Frequently Asked Questions
What is Caliper?
Caliper is a platform supporting the maintenance (creation, editing), dissemination and use of statistical classifications:
Caliper is centred around the idea that statistical classifications are open standards, that are regularly passed in different systems (just like the statistical data they define). Therefore all technologies used in the backhand are open and oriented to data exchange over the web.
The main tools used in Caliper are:
- For editing/maintenance, the tool adopted is VocBench, an open source project developed by the University of Tor Vergata, Italy.
- For dissemination, Caliper serves classifications in different ways:
- as content browsable on the web. The tools used for this are:
- SKOSMOS, an open source project developed by the National Library of Finland
- Caliper-specific visualization realized in Drupal (the content management system used for the Caliper website)
- as files for download
- as web resources with URIs that can be used in computer applications
- as repositories that can be accessed online through a query interface. This allows data to be retrieved on demand (as opposed to downloading entire files with the whole classification)
- as content browsable on the web. The tools used for this are:
If you are interested in other functionalities/tools, please do not hesitate to contact us.
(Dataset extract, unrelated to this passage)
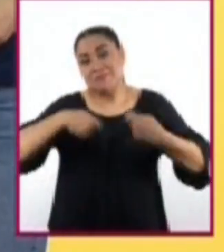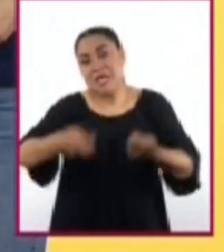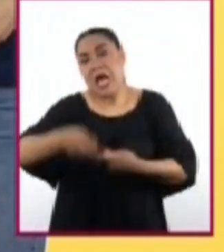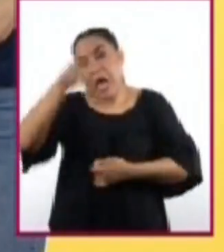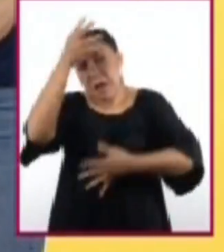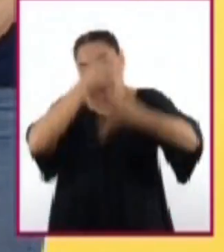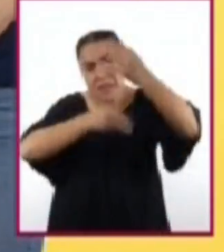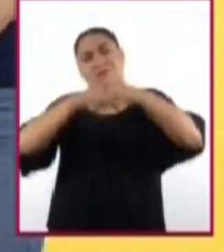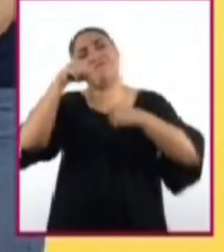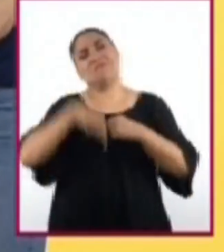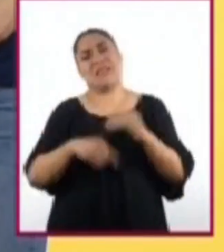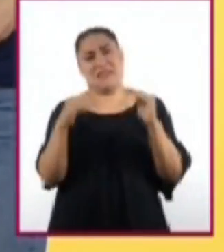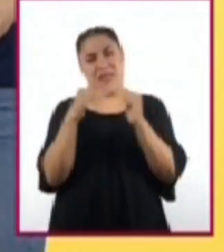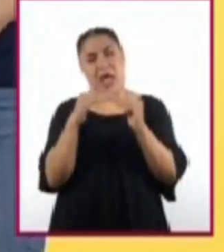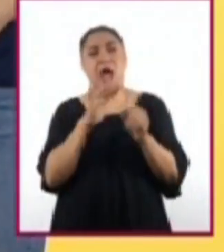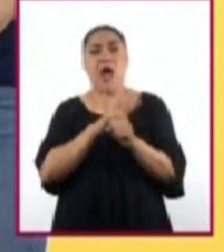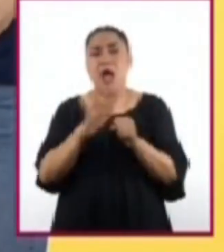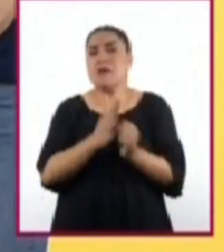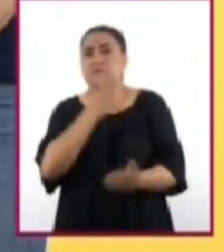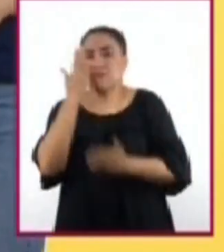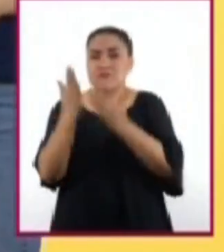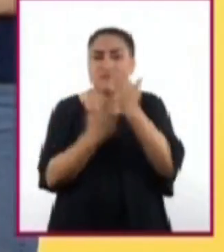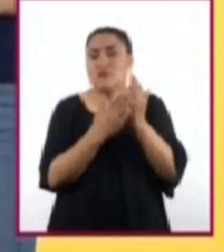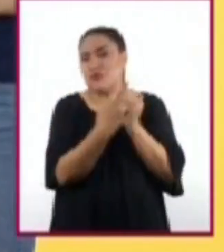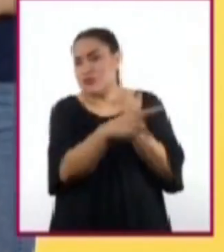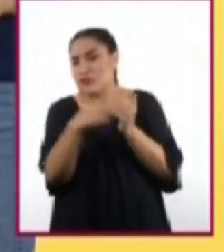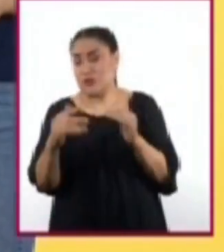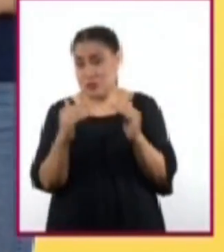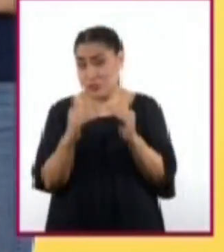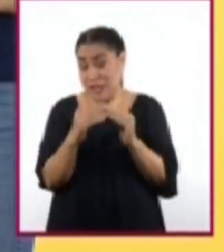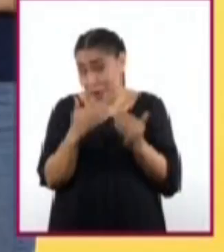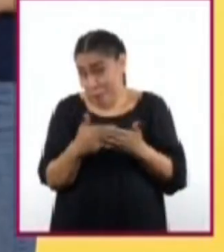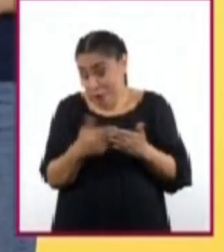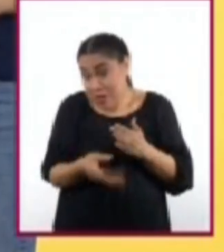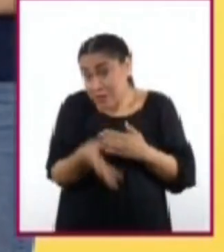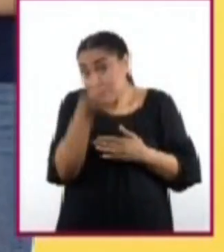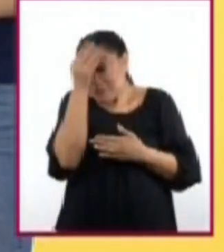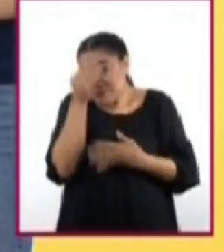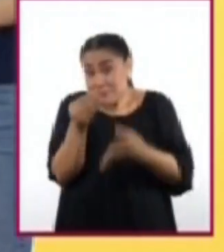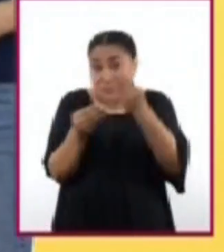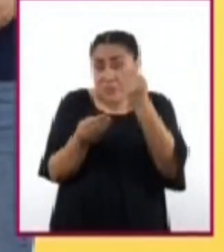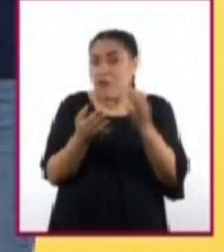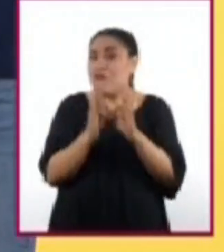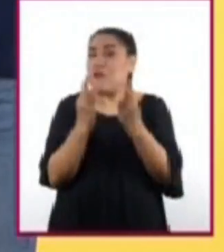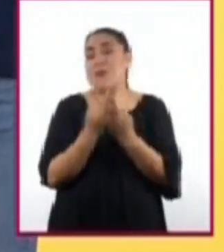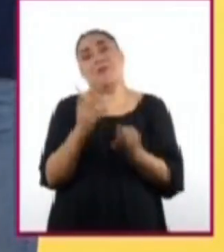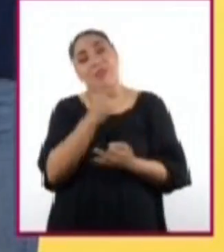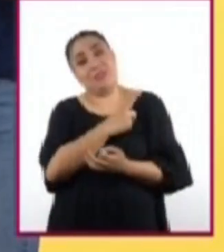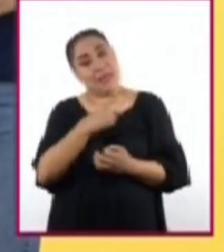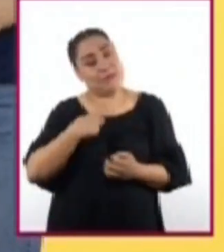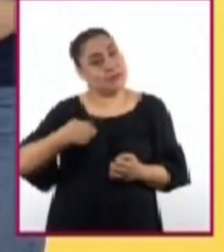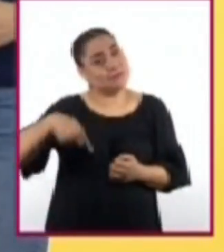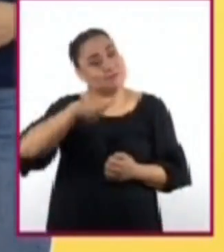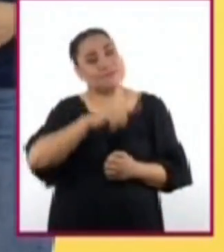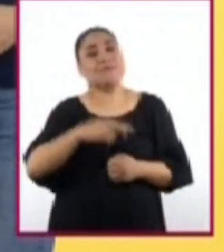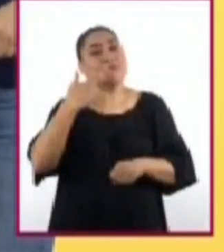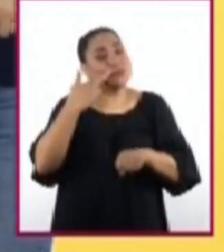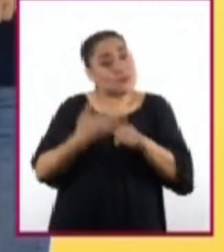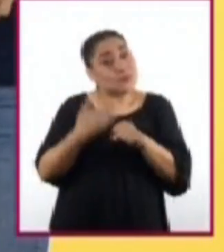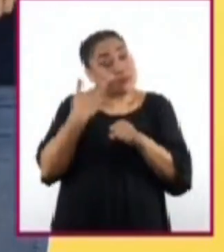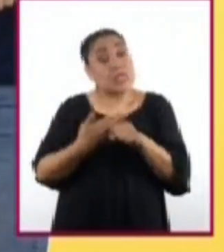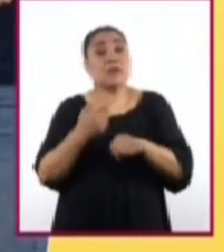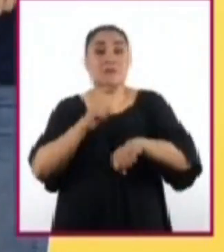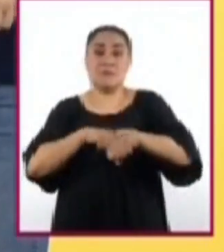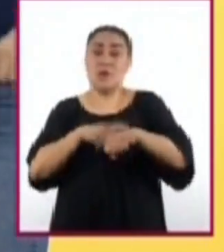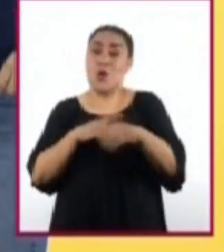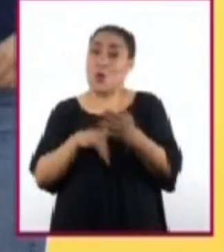continuarán con sus estudios desde el hogar. En esta nueva forma de aprender, es muy importante ser disciplinado y cumplir con los horarios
Despite their importance, statistical classifications have not received much attention in the effort of modernization of official statistics. Caliper tries to address that gap. We aim at making statistical classifications available in formats that are open, fully machine readable, and easily accessible by humans for consultation and reuse. Utlimately, Caliper aims at making statistical data better interoperable.
Is Caliper an official FAO website?
NO. This is experimental work carried on at FAO and supported by a grant from the Bill and Melinda Gates Foundation. The University of Tor Vergata (Rome, Italy) provides technical and scientific support to it.
What can Caliper do for me?
If you are a statistician, Caliper can help you in the following tasks:
- Look up for classifications items. For this, you can choose three different ways:
- Look up for correspondences among classifications.
- Download classifications or mappings in your format of choice
The whole list of classifications in Caliper is in section Classifications. For each classification, you fill find all services associated.
If you're a developer, you are probably interested in ways to automatically access the resources in Caliper. Currently, the following are implemented:
- Access the SPARQL endpoint and test what you can retrieve. A number of sample queries are given for you to start testing.
- Access content in LOD style.
For documentation concerning the data model, see page Documentation.
Is Caliper the author of the classifications exposed?
NO. The classifications published in Caliper are maintained and published by dedicated institutions (sometimes in collaborations with FAO but not necessarily). No classification or correspondence was developed within this project. Occasionally, we may have multilingual contents added to the original classifications for testing purposes (e.g., the Spanish translation for CRS Purpose Codes).
What is the license of Caliper?
Caliper is not an official FAO website and the data it contains should be considered as experimental. For this reason, no license is explicitly given.
What is open data, and linked data?
.According to the Open Definition, “Open data and content can be freely used, modified, and shared by anyone for any purpose”. The idea of open data has gained momentum with the raise of the Internet and, more strongly with open data initiatives promoted by governments and other large institutions (cf. the catalogs of institutaionl open data initiatives by UK and the USA). The general understanding is that open data is distributed with an open license (for example along the lines of Creative Commons), and expressed according to standardized (as opposed to proprietary) machine-readable formats. Moreover, it should be registered in appropriate catalogs so as to facilitate its discovery.
In essence, Linked Data is structured data that is interlinked with other data, so as to become more useful. Linked data aims at making data more easily consumable by machines, for example by means of semantic queries. It relies on existing web standards such as the HTTP protocol, the RDF data model, and the notion of global identifiers over the web (URIs).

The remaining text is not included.